-- start of Provided text --
Compiler Hacking Part 2: Building a JVM Backend

Around a year ago, I built a compiler frontend for Chocopy, a subset of Python 3.6 with mandatory type annotations. In my blog post for that project, I noted several possible backends that I could extend the compiler to support.

Part 2 of my Chocopy Compiler Hacking series will be all about how I built a backend to compile this subset of Python to JVM bytecode.

In this post, I will discuss my general approach to the project, and dive into details on how I compiled the more interesting features in Python, like nested functions and nonlocals. I’ll also outline some tips for debugging and testing, which may be useful to anyone who wants to implement a JVM backend themselves.

General Approach #

The entire Chocopy compiler is implemented in Python, and extends the Chocopy frontend/typechecker I implemented last time. It features a mutable AST, which is transformed and annotated by multiple passes implemented using the visitor pattern. The JVM bytecode is output in a human-readable text format.

Early on in the project I decided that I wanted to generate bytecode in a text format, to simplify the project and so I could avoid dealing with dealing with the binary format of .class files. Instead, I could focus on the part I was interested in - compiling different language features.

To transform the text representation into .class files, I decided to leverage the Krakatau assembler, as it was the most modern and well-maintained option. The only downside was that Krakatau was not distributed as a package on PyPi - it needed to be cloned from Github and executed as a script.

Translating Language Features #

The overall approach I took for translating most language features was:

write a program & translate it to Java
compile the Java program
disassemble the .class file and read the instructions
generate those instructions in the JVM bytecode generator for Chocopy

There were several resources I found very useful for reference:

I frequently consulted the list of JVM instructions to see the exact behavior of each instruction.
The official JVM specification contained important details about local variables, call frames, and the class file format/directives.

For the most part, expressions, statements, and control flow work similarly between Python and Java, so translating them to JVM bytecode was straightforward. It’s also worth noting that classes in Chocopy work essentially the same as classes in Java, so compiling them was trivial. In the following sections, I’ll discuss language features in Chocopy that were more interesting or tricky to compile.
-- end of Provided text --
-- start of Provided information --
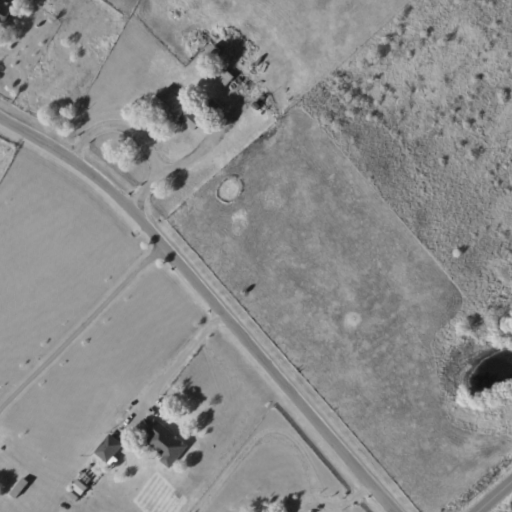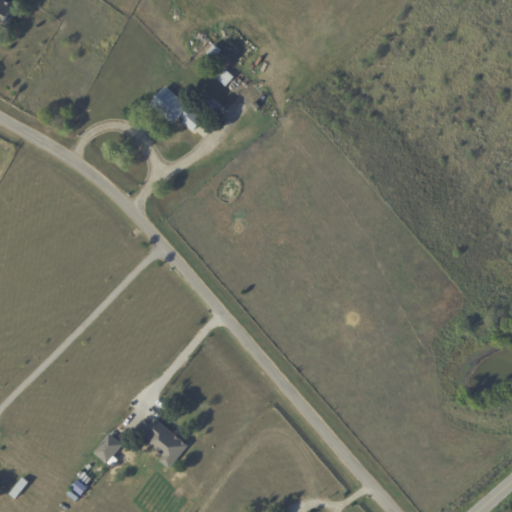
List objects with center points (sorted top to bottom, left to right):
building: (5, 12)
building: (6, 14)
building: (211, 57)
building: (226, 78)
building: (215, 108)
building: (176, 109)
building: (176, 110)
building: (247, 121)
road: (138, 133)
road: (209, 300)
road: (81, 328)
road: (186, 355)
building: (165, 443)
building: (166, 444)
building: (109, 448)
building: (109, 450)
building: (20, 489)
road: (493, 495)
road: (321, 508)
-- end of Provided information --
-- start of Provided information --
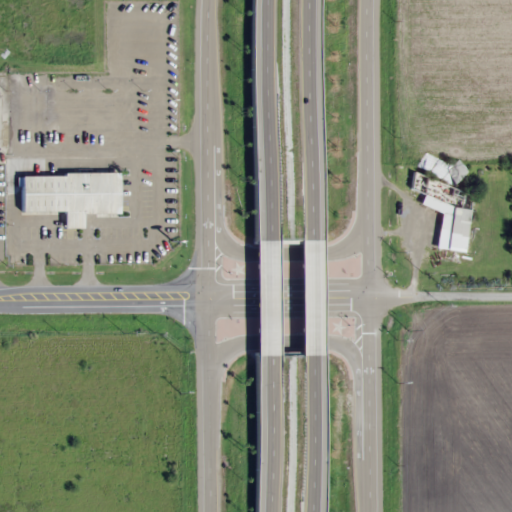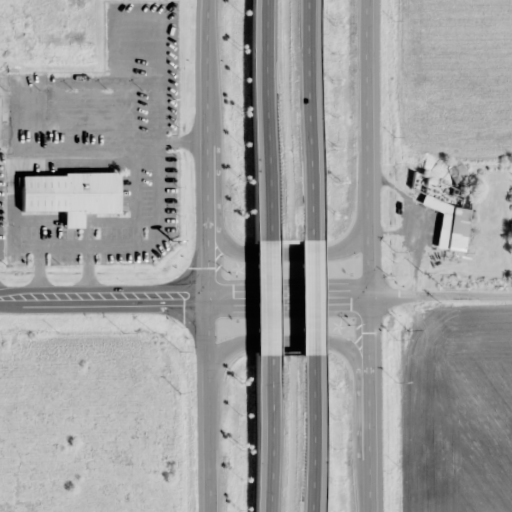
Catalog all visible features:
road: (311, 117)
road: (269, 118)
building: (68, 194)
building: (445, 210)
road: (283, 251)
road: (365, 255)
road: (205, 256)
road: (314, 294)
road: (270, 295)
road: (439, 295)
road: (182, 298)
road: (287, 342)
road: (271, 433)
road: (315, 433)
-- end of Provided information --
-- start of Provided information --
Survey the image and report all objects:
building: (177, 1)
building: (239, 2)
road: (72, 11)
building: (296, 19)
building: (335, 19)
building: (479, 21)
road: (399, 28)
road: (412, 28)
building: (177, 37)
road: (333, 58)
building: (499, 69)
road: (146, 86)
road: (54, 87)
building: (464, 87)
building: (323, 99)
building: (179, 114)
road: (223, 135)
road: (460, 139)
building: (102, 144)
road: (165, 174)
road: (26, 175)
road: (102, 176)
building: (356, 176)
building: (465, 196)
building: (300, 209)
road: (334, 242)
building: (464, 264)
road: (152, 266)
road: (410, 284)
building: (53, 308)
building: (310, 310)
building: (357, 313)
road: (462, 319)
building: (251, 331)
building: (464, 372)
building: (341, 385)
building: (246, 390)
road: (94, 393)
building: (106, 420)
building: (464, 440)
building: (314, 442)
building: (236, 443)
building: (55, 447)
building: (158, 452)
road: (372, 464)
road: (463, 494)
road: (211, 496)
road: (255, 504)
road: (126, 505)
-- end of Provided information --
■ Exercise requirements ■
**a)** According to the Chocopy compiler post, which assembler was chosen to turn the text representation into .class files?
**b)** Set down the Chocopy compiler post word for word, starting with "Translating Language Features" and going on through "of each instruction.".
**c)** Resume the Chocopy compiler post, picking up right after its last sentence.

■ In response ■
**a)** The Krakatau assembler.

**b)**
Translating Language Features #

The overall approach I took for translating most language features was:

write a program & translate it to Java
compile the Java program
disassemble the .class file and read the instructions
generate those instructions in the JVM bytecode generator for Chocopy

There were several resources I found very useful for reference:

I frequently consulted the list of JVM instructions to see the exact behavior of each instruction.

**c)**
Top-level Declarations, Functions, and Statements #

In Chocopy statements, variable declarations, and function declarations may appear outside of a class, but in JVM everything must be part of a class. To accommodate this, I generate a main class for every Chocopy program, which uses the name of the input file. Global variable declarations get compiled to static attributes, and top level function declarations are mapped to static methods. The top level statements are placed inside the main method of the main class, which will run when the class is executed.

To illustrate this with an example, let’s say we have a Chocopy file called example.py with the following contents:

def test()->int:
    return 1

x:int = 0
x = test()

The compiler emits bytecode that represents roughly the following in Java:

class example {
    // global variables -> static attributes
    static int x = 0;

    // top level functions -> static methods
    public static int test() {
        return 1;
    }

    public static void main(String[] args) {
        // top level statements go inside main
        example.x = example.test();
    }
}

Operators - Added 6/2023 #

Most operators were straightforward, with a few that deserve special discussion.

// is implemented with Math.floorDiv
% is implemented with Math.floorMod - watch out here: the irem instruction does not match the behavior of Python’s modulo operator
and and or are short-circuiting, so we can’t use a single instruction. Instead, they are implemented as ternaries.

Lists #

Lists in Chocopy compile to arrays in JVM. Although arrays are rarely used in Java these days, they are sufficient for our needs here because Chocopy lists don’t support dynamic resizing (unlike Python, Chocopy doesn’t have an append() function).

List Concatenation #

List concatenation was tricky to implement: while Chocopy supports list concatenation with the + operator, Java does not have anything similar for array concatenation. Thankfully, allocating a new array and copying values between arrays can be done with standard library functions.

When we want to concatenate 2 Object arrays x and y, the compiler generates bytecode equivalent to the following in Java:

int[] result = new Object[x.length + y.length]; 
System.arraycopy(x, 0, result, 0, x.length);  
System.arraycopy(y, 0, result, x.length, y.length);  

Primitive Lists and Autoboxing #

Another problem arises when we want to concatenate arrays of different primitive types. In Chocopy, primitive types are part of the typing hierarchy, so a list of type [int] concatenated with a list of type [bool] yields a list of type [object]. In JVM however, int[] and boolean[] cannot be copied into an Object[], since the former are primitive types that don’t belong to the class hierarchy.

To solve this problem, I represent int and bool lists as Integer and Boolean arrays. Since these wrapper classes are part of the class hierarchy, we are able to concatenate Integer[] and Boolean[] into Object[]. Since these values are represented in JVM as int and boolean elsewhere, I implemented autoboxing to automatically wrap and unwrap Integers and Booleans when values are written to or read from arrays.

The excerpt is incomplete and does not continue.